Birender Singh further said that the government was thinking of another amendment in the Bill, that would enable Municipal Corporations outside city limits for having compensation at par with villages.
He said, "We also want to have provision that wasteland or uncultivable land, be first exhausted. However, if canal or railway line is to be constructed, these will be exceptions, but for infrastructure, wasteland and non cultivable land will be given priority for acquisition purposes."
"As far as consent clause goes, this is one issue which needs to be seriously thought over," he said, adding "in current times we don't even have consent within family on a particular issue".
"But we want to take farmers on board for this. I don't think 70-80 per cent will be possible. If consensus is there (with other parties), we may think of lowering it to 50 to 60 per cent, but the consent should be of the land owners and not those who may be occupying that piece of land," he clarified.
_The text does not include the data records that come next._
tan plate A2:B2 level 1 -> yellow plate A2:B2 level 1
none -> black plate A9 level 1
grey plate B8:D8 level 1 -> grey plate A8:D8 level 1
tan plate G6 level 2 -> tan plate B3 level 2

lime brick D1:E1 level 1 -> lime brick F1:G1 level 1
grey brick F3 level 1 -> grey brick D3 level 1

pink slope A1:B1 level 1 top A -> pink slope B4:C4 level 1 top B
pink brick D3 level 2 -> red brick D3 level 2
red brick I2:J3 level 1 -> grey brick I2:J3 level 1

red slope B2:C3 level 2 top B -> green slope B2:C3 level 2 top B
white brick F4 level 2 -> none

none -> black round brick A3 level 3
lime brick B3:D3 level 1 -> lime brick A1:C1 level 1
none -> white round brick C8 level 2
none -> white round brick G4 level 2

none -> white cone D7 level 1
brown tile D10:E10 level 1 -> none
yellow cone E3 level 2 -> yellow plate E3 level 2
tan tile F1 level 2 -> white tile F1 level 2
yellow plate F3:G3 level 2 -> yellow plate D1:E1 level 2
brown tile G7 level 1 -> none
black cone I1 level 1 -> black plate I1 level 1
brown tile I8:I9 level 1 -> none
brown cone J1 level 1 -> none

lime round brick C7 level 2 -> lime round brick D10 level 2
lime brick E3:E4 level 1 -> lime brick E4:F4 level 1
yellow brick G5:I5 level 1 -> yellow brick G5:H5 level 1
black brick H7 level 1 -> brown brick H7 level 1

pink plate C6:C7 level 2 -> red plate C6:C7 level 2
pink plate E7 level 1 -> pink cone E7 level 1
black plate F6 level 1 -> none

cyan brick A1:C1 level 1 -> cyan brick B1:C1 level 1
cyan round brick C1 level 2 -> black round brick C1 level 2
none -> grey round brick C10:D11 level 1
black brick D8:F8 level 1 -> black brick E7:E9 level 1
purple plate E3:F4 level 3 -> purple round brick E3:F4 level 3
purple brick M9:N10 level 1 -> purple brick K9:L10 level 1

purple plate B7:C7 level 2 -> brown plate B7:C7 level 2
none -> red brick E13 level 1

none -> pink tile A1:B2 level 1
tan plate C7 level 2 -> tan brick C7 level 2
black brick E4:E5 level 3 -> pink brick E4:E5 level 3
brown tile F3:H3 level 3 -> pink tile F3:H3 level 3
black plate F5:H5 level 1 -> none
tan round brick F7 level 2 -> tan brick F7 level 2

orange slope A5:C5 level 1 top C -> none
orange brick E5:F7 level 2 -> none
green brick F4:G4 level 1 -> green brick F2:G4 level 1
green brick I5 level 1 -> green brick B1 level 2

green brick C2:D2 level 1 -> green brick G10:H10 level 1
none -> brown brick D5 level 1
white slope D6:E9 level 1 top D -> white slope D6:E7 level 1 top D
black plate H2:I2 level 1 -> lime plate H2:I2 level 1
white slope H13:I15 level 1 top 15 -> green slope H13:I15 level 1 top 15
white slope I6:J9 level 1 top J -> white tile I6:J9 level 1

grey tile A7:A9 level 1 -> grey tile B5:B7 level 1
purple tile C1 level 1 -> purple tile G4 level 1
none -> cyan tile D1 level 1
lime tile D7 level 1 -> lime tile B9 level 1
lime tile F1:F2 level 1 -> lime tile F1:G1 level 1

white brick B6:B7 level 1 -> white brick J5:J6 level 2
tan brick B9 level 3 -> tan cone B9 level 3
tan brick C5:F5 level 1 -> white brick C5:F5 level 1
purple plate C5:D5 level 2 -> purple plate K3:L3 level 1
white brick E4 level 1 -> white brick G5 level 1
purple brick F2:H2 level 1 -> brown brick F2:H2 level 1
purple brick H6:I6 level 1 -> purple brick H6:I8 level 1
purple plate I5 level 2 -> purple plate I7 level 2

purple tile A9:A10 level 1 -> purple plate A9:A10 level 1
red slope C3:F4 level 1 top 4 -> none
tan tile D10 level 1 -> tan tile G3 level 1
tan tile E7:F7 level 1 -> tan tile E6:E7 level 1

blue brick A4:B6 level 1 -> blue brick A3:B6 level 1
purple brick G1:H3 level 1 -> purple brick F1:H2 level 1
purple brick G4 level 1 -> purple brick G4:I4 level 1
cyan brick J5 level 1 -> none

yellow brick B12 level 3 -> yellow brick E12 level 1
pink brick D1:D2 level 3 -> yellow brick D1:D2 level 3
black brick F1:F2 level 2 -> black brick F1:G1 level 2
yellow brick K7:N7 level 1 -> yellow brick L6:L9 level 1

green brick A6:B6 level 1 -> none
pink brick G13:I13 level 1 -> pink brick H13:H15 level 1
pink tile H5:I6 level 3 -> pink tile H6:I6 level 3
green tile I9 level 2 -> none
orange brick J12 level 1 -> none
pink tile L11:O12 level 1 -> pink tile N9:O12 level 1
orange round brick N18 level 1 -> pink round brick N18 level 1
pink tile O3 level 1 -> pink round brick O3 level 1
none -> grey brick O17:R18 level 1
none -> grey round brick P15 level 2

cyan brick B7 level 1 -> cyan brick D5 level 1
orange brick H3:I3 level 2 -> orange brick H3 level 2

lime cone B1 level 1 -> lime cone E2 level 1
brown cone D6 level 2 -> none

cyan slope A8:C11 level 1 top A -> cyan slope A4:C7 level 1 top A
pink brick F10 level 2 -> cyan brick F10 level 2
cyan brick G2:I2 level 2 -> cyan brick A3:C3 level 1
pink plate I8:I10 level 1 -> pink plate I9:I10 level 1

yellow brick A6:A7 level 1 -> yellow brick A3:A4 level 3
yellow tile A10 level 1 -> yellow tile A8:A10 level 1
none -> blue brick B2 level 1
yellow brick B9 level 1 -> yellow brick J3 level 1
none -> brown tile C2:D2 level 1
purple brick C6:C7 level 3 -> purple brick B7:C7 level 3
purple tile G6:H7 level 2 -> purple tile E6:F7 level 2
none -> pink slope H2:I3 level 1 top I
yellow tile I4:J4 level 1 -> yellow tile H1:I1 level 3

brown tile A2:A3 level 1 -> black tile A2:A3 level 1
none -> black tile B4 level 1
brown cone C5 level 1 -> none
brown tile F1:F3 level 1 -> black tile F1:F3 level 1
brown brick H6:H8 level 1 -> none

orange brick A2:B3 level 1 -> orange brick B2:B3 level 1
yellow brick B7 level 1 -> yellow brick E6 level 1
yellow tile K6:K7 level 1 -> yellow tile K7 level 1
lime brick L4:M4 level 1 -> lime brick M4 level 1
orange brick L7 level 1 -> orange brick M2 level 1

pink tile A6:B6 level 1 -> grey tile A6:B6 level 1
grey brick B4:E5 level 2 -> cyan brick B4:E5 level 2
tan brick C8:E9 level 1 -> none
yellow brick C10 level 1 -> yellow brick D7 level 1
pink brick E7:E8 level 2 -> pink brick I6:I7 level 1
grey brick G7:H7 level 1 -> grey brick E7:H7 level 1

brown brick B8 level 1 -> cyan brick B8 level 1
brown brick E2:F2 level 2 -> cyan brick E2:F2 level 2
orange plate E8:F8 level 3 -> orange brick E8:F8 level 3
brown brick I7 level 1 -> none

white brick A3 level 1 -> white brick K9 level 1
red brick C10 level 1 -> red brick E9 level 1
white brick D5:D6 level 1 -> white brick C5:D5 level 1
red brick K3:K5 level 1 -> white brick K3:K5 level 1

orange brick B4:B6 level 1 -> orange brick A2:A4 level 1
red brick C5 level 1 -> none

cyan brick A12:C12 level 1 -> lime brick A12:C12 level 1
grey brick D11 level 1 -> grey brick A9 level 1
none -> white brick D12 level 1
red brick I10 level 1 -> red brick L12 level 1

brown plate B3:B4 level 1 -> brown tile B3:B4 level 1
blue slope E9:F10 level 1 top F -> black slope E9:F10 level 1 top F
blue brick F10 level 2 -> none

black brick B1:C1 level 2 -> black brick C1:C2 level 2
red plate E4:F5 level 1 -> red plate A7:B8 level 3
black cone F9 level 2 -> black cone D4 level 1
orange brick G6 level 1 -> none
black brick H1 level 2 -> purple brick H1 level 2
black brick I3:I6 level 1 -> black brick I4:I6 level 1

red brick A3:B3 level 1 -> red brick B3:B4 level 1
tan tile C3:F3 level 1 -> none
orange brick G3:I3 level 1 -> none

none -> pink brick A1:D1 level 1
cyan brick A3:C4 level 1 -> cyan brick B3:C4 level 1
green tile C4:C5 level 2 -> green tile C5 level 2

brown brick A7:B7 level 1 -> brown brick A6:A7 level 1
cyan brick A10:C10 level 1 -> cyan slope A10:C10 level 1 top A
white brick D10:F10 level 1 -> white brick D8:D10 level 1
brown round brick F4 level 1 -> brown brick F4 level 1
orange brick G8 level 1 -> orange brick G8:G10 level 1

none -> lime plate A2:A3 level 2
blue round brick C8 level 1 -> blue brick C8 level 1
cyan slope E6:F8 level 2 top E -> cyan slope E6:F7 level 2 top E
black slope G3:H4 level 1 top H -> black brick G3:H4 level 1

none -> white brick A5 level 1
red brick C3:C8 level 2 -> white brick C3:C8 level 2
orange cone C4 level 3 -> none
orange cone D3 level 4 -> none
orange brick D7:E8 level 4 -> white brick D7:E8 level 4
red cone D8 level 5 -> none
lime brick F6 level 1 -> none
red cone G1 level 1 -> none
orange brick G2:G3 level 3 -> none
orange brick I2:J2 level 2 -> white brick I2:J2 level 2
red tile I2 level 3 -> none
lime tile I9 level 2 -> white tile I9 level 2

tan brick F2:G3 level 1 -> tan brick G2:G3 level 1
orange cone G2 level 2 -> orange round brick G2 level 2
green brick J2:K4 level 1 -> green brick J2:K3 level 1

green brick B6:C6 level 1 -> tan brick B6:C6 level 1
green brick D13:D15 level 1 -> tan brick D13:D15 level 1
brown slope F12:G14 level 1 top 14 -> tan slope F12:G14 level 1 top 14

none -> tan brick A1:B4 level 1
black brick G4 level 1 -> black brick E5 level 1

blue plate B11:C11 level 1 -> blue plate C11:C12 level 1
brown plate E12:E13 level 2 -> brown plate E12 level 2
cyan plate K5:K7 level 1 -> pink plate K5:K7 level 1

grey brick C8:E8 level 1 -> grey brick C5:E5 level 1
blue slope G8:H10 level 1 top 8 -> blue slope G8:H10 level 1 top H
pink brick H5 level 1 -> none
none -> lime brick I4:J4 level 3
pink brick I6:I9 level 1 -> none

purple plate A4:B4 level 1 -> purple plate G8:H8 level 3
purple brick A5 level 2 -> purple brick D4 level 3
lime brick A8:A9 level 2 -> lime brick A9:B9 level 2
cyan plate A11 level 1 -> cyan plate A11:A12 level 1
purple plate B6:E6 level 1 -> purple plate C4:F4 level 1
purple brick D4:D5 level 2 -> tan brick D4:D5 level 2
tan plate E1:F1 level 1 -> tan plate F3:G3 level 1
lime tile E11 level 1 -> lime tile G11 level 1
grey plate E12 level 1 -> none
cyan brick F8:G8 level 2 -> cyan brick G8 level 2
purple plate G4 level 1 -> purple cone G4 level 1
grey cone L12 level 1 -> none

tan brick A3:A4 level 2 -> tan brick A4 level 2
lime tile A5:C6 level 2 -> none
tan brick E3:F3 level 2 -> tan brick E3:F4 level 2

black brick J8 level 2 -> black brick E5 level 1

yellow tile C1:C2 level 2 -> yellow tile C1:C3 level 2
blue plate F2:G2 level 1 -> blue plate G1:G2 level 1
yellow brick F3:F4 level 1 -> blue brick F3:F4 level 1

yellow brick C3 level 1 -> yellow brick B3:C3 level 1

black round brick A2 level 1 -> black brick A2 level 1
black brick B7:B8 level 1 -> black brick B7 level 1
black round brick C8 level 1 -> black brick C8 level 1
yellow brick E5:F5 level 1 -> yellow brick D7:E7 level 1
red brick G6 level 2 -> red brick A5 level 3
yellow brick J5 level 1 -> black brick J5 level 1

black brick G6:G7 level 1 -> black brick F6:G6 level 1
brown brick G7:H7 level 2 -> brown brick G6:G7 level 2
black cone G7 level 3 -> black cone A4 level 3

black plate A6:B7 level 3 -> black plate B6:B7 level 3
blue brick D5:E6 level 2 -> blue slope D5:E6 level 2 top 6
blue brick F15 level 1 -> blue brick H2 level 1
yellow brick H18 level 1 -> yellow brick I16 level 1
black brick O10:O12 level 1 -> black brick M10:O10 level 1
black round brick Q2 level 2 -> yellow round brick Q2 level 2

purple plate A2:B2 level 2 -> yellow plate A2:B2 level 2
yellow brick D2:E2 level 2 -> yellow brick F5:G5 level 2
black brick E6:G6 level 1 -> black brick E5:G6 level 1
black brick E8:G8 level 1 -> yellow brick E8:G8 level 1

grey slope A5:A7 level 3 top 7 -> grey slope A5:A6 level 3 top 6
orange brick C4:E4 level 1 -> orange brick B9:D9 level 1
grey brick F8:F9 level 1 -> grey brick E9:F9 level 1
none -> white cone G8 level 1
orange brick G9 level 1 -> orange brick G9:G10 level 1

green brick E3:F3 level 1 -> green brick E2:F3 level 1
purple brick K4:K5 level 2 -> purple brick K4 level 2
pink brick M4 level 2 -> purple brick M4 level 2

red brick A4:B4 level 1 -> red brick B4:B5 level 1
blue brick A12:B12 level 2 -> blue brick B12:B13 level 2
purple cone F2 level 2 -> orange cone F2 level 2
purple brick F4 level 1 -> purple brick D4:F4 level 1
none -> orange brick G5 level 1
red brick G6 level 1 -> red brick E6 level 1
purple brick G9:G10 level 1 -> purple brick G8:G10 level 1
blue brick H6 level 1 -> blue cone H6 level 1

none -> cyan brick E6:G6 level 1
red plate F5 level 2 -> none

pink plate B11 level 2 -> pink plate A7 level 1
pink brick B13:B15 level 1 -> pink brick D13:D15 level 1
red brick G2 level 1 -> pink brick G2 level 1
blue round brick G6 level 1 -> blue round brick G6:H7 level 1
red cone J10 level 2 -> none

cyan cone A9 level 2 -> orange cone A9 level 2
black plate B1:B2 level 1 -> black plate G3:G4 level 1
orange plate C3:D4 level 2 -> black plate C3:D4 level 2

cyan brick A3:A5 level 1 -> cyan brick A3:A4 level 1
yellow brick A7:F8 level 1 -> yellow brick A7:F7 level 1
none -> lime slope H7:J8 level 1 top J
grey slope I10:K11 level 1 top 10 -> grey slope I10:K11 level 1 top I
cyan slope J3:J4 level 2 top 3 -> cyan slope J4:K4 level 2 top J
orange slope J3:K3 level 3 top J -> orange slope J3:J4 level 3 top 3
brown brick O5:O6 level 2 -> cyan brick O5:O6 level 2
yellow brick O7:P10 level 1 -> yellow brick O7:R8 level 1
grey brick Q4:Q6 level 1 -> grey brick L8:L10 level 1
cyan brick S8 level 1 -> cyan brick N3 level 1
He said last year representatives deputed by majority states and union territories were "unanimous" that acquisition won't be possible if consent is to be taken from 70-80 per cent land holders.
He further said that land under now defunct public sector undertakings may also be brought under use.
"PSUs, for example like the HMT, Pinjore, which is lying closed for long, before we acquire new land, we must exhaust this land, we are also thinking over this."
"I want to assure that farmers' interests will be protected. They will be given higher compensation, clauses relating to Resettlement and Rehabilitation under the 2013 Act, have not been touched in anyway because they are pro-farmer," he stated.
Singh further said that if country has to make progress and move ahead, having a balance in what Government intends to do is essential, "which we are doing".
When asked that he was kin of late Sir Chottu Ram, who was considered as farmers' messiah, how will he dispel the propaganda that farmers interests are not safe under the new law, Singh said, "We are victims of false propaganda."
"If media also thinks that farmers land will be snatched, then I feel I can only say if I had the strength as Lord Hanuman did to tear apart his chest to show the image of Lord Rama inside, I would do the same thing to show that I will be the last man to compromise or overlook the interests of farmers."
Again attacking the Congress, he said the party leader Rahul Gandhi had been strong votary of the UPA's Land Act, "how many seats they got, just 44 (in the LS polls), which was not heard of in Congress' history, which means that farmers did not have hopes from the Congress party. We are saying this with responsibility that we will not let any compromise with farmers interests and their rehabilitation."
Birender Singh said that both Haryana and Punjab have 83 and 87 per cent land respectively under multi-crop cultivation.
"No government wants that such land is acquired. But if SYL canal is to be constructed and Haryana is to be given its share and we need 400-600 acres of land, won't that be in Haryana's favour," he said.
He said that there were 54 deficiencies in the 2013 Act passed by the previous UPA that also included spelling and typographical errors.
He also went into details that prompted the NDA government to bring ordinance on the issue and the amendments.
The minister said that Maharashtra, Kerala, Tamil Nadu, Uttrakhand and other governments had also sought amendments in the consent clause of the old act.
About the clause under the previous Act that if land was not acquired for intended purpose within five years then it be returned to the owners, Singh said it was not found to be practical since farmers go into litigation resulting in long delays, which cannot be accepted where land has to be acquired for vital national interests like for railways, defence and other such purposes.
He also denied that the present government had taken out Social Impact and Food Security clauses from the Act.
"This is baseless. It is up to the concerned states whether they want to keep these or not," he said.